(Transcribed page contents):
————

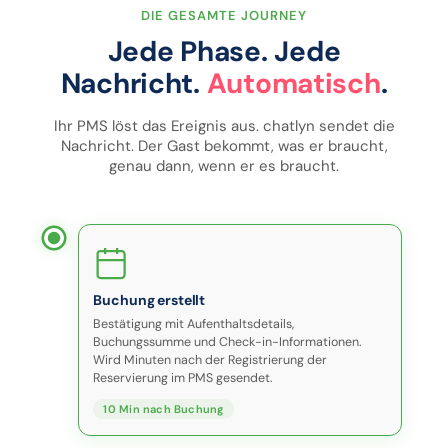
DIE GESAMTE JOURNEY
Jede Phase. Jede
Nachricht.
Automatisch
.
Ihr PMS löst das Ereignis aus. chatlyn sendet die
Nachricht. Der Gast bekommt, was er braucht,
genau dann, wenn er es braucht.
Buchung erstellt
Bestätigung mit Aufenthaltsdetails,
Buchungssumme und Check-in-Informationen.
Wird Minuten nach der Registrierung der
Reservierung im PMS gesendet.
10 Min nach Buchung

————

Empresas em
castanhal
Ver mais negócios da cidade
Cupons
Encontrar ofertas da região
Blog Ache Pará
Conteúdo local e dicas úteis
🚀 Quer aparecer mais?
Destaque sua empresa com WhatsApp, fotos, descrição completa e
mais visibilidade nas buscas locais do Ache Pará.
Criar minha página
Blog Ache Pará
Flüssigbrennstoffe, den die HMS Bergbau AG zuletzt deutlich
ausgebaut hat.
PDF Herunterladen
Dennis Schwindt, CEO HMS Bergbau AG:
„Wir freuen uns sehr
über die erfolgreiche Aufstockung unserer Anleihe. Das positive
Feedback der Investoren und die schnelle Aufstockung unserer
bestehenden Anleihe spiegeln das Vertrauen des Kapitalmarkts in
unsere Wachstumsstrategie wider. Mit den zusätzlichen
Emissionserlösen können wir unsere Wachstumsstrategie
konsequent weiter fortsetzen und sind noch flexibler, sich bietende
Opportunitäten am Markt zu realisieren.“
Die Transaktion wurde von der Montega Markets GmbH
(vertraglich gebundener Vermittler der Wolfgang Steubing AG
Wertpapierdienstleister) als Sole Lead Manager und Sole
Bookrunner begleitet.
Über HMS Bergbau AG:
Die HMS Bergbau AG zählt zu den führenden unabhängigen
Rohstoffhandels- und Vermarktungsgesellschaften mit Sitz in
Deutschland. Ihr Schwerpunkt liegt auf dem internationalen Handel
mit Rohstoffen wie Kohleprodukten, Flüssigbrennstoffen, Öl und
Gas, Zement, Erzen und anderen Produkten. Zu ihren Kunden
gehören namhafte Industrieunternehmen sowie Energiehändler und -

————

(YOUR INSTRUCTIONS):
Only the lines above from the one with "DIE GESAMTE JOURNEY" through the one with "10 Min nach Buchung" should be duplicated, character for character.

(RESULT OF THE EXERCISE):
DIE GESAMTE JOURNEY
Jede Phase. Jede
Nachricht.
Automatisch
.
Ihr PMS löst das Ereignis aus. chatlyn sendet die
Nachricht. Der Gast bekommt, was er braucht,
genau dann, wenn er es braucht.
Buchung erstellt
Bestätigung mit Aufenthaltsdetails,
Buchungssumme und Check-in-Informationen.
Wird Minuten nach der Registrierung der
Reservierung im PMS gesendet.
10 Min nach Buchung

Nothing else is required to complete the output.